Related: Why Institutions Suddenly Offer Something With Bitcoin
Meanwhile, in the context of other potential blockchain applications that Bitcoin and other cryptocurrencies are built on, Big Tech has matured in the middle as many have seen the challenges of restricting competition and abuse of power that comes with scale. Issues such as economic and financial controls, privacy, misinformation, and general user use are symptoms of the structures we have left extremely powerful.
This is 2021 and we never risk delivering on the implementation promise that these technologies will make possible. While the community has been interested in cryptocurrency profits, we have an opportunity to add value to the industry. The potential lies not in the market value of cryptocurrencies today, but in the billions of users and trillions of dollars in market potential, which is the true promise of this technology.
Skepticism is trending
As an entrepreneur involved in the latest Internet breakthrough, I have played a role in one of the most dominant classes of the Internet: social media. As a co-founder of LinkedIn, I am amazed at the kind of idealism that has permeated the Internet 1.0 era, but I also see a gap between those who practice this new art and those who have not yet experienced its benefits, and I question its existence.
Cryptography and blockchain remained in their infancy for many years after their creation. There are several hundred million Bitcoin and Ether (ETH) wallets, while the Internet has 4.7 billion users. Even with the optimistic assumption of 250 million wallets and one user per wallet, the cryptocurrency user base is only 5% of internet users. The recent rise in cryptocurrency market capitalization to $ 1 trillion represents only 1% of the total market value of the world’s stock markets, which is $ 90 trillion. Unfortunately, the adoption of most blockchain projects today is still limited, and tokens are the subject of volatile speculation.

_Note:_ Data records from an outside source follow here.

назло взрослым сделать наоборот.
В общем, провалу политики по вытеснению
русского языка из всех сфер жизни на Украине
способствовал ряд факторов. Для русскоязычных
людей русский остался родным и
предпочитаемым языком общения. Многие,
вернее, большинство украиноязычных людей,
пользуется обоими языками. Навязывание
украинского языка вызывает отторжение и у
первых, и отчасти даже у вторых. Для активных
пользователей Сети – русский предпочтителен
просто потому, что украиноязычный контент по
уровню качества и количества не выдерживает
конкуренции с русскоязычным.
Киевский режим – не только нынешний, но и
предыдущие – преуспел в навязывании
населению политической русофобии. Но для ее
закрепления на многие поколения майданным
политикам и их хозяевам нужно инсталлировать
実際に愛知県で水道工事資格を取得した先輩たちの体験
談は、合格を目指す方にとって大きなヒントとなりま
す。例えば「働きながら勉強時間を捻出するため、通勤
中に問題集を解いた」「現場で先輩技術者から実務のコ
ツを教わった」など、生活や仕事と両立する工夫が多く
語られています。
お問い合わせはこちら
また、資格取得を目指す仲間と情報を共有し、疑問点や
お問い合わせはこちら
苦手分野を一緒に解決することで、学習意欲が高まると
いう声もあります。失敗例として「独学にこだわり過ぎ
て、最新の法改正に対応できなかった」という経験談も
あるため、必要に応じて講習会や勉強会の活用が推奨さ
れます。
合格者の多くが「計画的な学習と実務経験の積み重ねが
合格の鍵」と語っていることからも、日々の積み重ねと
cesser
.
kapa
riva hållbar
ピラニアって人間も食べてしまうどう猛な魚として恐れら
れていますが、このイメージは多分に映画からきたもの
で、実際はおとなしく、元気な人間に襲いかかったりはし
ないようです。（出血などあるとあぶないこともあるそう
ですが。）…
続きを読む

With the exception of Bitcoin, which has been finally approved by the experts, and the decentralized economy, which in its current state of speculation is capable of demonstrating true value, this community knows its fair share of skeptics. The mainstream continues to question whether cryptography and blockchain are solutions for finding problems, when centralized solutions seem to work well on a large scale. The industry has not yet captured the imagination of ordinary people and has not shown signs of mass adoption.
When I set ideals aside, I believe that decentralized technology can solve the vexing problems of big technology and the economy in the coming years. To do this, we must take a more pragmatic and business-oriented approach to our industry. This way of thinking can conflict with the sensitivity of our entrepreneurs in society. I’ve seen a lot of efforts that didn’t work on generic companion products. We also don’t measure success when it comes to traditional key metrics like product market adaptation, user base, or revenue. We are still talking about utopian beliefs and the scale of our societies, which speculate in symbols but don’t use them most of the time.

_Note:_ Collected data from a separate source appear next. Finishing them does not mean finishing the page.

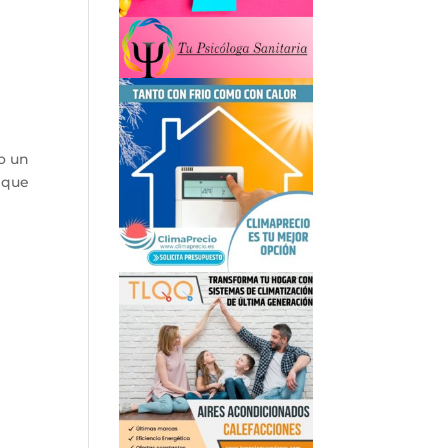
o un
o que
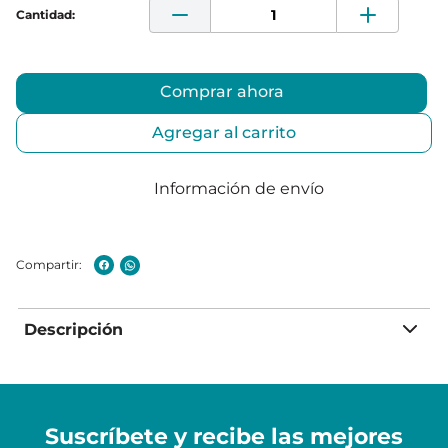
Comprar ahora
Agregar al carrito
Información de envío
Descripción
Suscríbete y recibe
las mejores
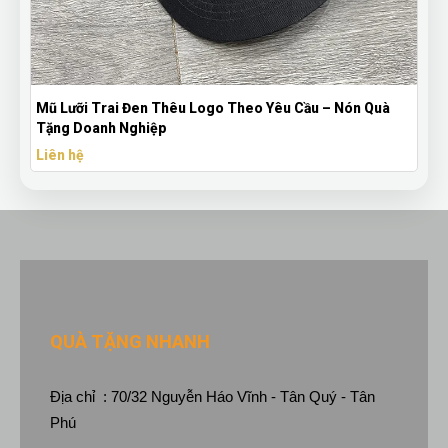
Mũ Lưỡi Trai Đen Thêu Logo Theo Yêu Cầu – Nón Quà
Tặng Doanh Nghiệp
Liên hệ
QUÀ TẶNG NHANH
Địa chỉ : 70/32 Nguyễn Háo Vĩnh - Tân Quý - Tân
Phú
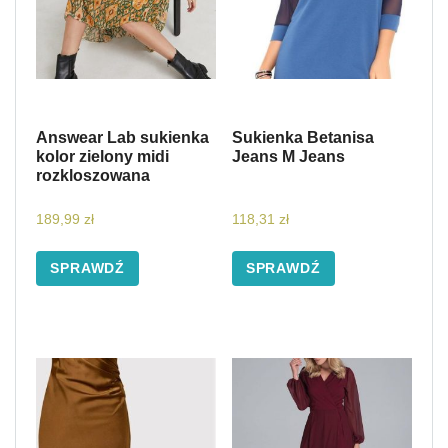
Answear Lab sukienka
Sukienka Betanisa
kolor zielony midi
Jeans M Jeans
rozkloszowana
189,99
zł
118,31
zł
SPRAWDŹ
SPRAWDŹ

He is liked by the general public, not just enthusiasts
As an industry, we must work with solutions that reach a mass segment, with a focus on apps or decentralized apps. We must discover applications before investing too much in infrastructure projects that are widespread in the ecosystem.

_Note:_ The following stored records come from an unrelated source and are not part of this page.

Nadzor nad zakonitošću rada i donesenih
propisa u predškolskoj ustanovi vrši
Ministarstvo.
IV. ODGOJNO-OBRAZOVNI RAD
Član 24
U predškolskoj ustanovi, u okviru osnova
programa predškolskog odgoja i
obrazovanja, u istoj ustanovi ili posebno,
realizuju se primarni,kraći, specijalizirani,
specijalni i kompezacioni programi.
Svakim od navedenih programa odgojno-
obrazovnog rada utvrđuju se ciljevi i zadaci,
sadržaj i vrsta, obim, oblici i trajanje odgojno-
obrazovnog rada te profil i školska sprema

Today the world’s largest companies offer applications to end users, not infrastructure providers. Take a look at the top 50 internet companies: almost all of them offer solutions for a large routed user market with a large active user base. Moreover, for those providing infrastructure solutions, they were the first to bring applications to market. Only after these applications reach a certain scale do these companies offer infrastructure tools.